3D Ultrasound of the Endometrium in Women with Post Menopausal Bleeding

  • Dr Povilas Sladkevicius, Malmo University Hospital, Sweden
  • The aim was to assess the value of three-dimensional (3D) ultrasound to distinguish between benign and malignant endometrium in women with postmenopausal bleeding (PMB).
    Methods: 62 patients with PMB and endometrial thickness >4.5 mm underwent transvaginal 3D ultrasound examination. The volume, vascularization index (VI), flow index (FI), and vascularization-flow index (VFI) were calculated for the endometrium and a 2 mm "shell" surrounding the endometrium using VOCALTM software. Histological diagnosis was obtained. Receiver operating characteristic (ROC) curves were drawn to evaluate an ability of measurements to distinguish between benign and malignant endometrium. Logistic regression analysis was used to predict endometrial malignancy.

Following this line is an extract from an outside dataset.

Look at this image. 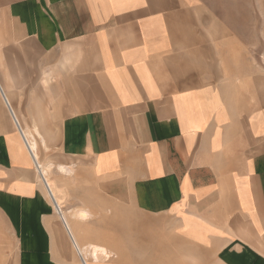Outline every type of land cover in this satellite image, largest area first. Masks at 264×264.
<instances>
[{"label":"crops","instance_id":"crops-1","mask_svg":"<svg viewBox=\"0 0 264 264\" xmlns=\"http://www.w3.org/2000/svg\"><path fill=\"white\" fill-rule=\"evenodd\" d=\"M217 24L191 0H0V264L107 251L89 219L129 209L264 264V99L217 80Z\"/></svg>","mask_w":264,"mask_h":264},{"label":"rangeland","instance_id":"rangeland-1","mask_svg":"<svg viewBox=\"0 0 264 264\" xmlns=\"http://www.w3.org/2000/svg\"><path fill=\"white\" fill-rule=\"evenodd\" d=\"M191 1L200 6L207 20L218 23L217 32L221 26L222 76L217 80L236 85L240 99L248 95L257 107L258 101L264 99V0ZM36 145L38 154L37 142ZM50 175L49 172L48 179L52 181ZM99 215L89 219L95 232L103 234L94 237V244L106 248L110 258H101L97 264H215V258L204 247L180 236L181 223L174 217L144 215L130 209L120 220L109 213L110 222ZM86 261L95 264L89 257ZM64 264H80L75 251L72 260Z\"/></svg>","mask_w":264,"mask_h":264},{"label":"bare ground","instance_id":"bare-ground-1","mask_svg":"<svg viewBox=\"0 0 264 264\" xmlns=\"http://www.w3.org/2000/svg\"><path fill=\"white\" fill-rule=\"evenodd\" d=\"M7 104V103H6ZM7 106H8V104H7ZM9 107V106H8ZM27 135V134H26ZM30 136V135H29ZM27 142H28V145H29V148H30V150H31V152H32V154H33V156H34V158H35V160H37L38 161V154H37V145H36V142H35V140H33L31 137L29 138H27ZM38 163V162H37ZM39 164V170H40V172H41V175H42V179H43V181L45 180V182L47 183V185H48V187L50 188V195L53 197V194H54V191L51 189V185H50V182L48 181V179H47V176H46V173H47V169H44L42 166H41V164L40 163H38ZM62 169V168H61ZM47 187V188H48ZM46 189V188H45ZM54 198V197H53ZM79 217H85V215L84 214H80L79 215ZM63 219H64V222H65V224H66V227H67V229H69V225H68V222L65 220V218L63 217ZM72 245H73V247L76 249V251H77V254L79 255V256H81L83 259H84V261L86 262V264H87V261H86V257H89V258H91L92 260H93V263H95V264H97V262H98V260H100L101 258L102 259H109L110 257H109V253L106 251V250H104V249H102V248H99V247H96V246H94V247H92V249L89 251V254H88V252H87V250H82V249H79L78 248V246L76 245V243L74 244V243H72ZM83 260L80 262V264H85V262H84Z\"/></svg>","mask_w":264,"mask_h":264}]
</instances>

    Results: There were 49 benign and 13 malignant endometria. Endometrial thickness and volume were larger and flow indices were higher both in the endometrium and in the endometrial shell in malignant endometria than in benign endometria (p<0.05). The best cut-ff value for endometrial thickness to predict malignancy was 11.8 mm (sensitivity 0.85, specificity 0.71, LR+ 3.0, LR- 0.2). Endometrial thickness had an area under the ROC curve of 0.82. The best logistic regression model to predict malignancy contained endometrial thickness (odds ratio 1.2, p<0.009) and VI in the endometrial shell (odds ratio 1.1, p<0.016) as predicting variables. The area under the ROC curve for the best logistic regression model was 0.86, and the best risk cut-off for this model (0.22) had a sensitivity of 0.69, a specificity of 0.86, LR+ 4.8, LR- 0.4. Conclusions: The diagnostic accuracy of 3D ultrasound was only marginally superior to that of endometrial thickness.